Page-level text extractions
# # #
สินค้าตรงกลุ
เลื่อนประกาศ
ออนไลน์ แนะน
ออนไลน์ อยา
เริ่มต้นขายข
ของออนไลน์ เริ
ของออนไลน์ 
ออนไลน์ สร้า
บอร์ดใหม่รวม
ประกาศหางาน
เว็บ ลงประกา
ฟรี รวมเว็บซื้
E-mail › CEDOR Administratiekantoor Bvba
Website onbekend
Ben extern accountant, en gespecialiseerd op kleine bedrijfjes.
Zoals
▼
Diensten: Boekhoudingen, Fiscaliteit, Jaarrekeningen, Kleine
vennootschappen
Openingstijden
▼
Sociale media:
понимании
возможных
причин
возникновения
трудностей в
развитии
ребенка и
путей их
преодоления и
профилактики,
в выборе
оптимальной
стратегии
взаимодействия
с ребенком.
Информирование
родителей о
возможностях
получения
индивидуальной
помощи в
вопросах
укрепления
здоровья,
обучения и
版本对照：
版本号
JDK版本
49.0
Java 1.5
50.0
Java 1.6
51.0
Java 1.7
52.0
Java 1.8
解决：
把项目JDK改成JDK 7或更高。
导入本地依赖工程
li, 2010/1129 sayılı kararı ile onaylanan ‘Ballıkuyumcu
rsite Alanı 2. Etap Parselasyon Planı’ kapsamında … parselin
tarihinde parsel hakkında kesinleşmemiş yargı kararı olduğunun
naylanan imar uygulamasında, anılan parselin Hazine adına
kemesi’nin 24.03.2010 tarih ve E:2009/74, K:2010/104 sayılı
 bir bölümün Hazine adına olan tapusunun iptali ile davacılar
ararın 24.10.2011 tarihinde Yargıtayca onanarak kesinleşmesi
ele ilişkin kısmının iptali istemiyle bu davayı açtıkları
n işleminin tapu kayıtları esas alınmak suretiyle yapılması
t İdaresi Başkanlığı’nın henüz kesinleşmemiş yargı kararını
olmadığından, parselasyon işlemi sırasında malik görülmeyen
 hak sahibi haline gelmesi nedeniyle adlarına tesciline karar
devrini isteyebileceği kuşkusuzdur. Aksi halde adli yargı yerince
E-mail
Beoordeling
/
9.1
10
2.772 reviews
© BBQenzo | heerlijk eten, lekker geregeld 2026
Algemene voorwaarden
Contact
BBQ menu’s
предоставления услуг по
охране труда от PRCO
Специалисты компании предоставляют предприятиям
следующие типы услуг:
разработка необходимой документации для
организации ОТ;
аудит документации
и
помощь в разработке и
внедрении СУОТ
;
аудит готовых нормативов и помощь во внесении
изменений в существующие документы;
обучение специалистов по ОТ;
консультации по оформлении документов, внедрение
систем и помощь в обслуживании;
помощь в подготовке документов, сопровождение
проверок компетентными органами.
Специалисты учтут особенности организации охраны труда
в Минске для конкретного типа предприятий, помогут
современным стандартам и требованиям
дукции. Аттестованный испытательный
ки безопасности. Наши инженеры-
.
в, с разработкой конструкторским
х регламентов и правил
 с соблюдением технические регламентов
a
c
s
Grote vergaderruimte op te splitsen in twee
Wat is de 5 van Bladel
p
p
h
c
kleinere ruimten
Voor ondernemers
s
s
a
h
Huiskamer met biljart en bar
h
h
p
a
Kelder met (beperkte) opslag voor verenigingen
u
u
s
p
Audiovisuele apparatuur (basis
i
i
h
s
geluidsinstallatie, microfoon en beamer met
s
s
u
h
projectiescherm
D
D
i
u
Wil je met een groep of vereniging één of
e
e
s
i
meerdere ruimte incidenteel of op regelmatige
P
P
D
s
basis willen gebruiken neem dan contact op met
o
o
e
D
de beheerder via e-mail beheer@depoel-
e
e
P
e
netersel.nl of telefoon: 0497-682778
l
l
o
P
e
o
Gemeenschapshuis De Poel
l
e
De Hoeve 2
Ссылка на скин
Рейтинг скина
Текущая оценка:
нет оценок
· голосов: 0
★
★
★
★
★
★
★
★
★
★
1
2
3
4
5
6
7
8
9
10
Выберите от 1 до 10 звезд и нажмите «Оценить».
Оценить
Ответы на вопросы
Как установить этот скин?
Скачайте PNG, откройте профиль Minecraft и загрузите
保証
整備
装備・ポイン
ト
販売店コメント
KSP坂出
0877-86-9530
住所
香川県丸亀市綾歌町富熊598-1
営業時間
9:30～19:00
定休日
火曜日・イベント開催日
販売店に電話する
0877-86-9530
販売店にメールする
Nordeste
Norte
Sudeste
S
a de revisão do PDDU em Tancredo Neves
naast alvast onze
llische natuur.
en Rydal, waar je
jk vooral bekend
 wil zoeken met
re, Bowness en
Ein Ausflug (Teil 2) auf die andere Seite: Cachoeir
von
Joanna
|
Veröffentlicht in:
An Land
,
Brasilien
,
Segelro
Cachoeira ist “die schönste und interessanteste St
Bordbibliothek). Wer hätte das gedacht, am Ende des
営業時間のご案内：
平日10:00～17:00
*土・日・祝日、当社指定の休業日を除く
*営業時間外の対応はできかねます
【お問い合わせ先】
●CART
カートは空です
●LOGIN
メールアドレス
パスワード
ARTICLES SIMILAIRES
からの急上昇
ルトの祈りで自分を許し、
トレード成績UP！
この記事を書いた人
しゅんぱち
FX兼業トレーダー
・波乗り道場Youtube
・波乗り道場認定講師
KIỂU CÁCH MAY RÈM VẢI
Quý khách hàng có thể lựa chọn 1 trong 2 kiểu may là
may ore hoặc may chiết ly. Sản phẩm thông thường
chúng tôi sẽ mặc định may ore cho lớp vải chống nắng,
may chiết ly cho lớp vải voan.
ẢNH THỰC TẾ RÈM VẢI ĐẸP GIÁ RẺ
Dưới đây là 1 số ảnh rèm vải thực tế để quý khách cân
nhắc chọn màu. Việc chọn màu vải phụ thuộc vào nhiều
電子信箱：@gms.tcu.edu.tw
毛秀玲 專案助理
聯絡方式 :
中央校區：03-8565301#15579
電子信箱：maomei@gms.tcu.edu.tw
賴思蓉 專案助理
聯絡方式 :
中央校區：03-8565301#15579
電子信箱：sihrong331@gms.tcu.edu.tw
# # #
Task brief ▸ Where a line of the records contains the word "Оценить", copy that line.

Output ▸
Выберите от 1 до 10 звезд и нажмите «Оценить».
Оценить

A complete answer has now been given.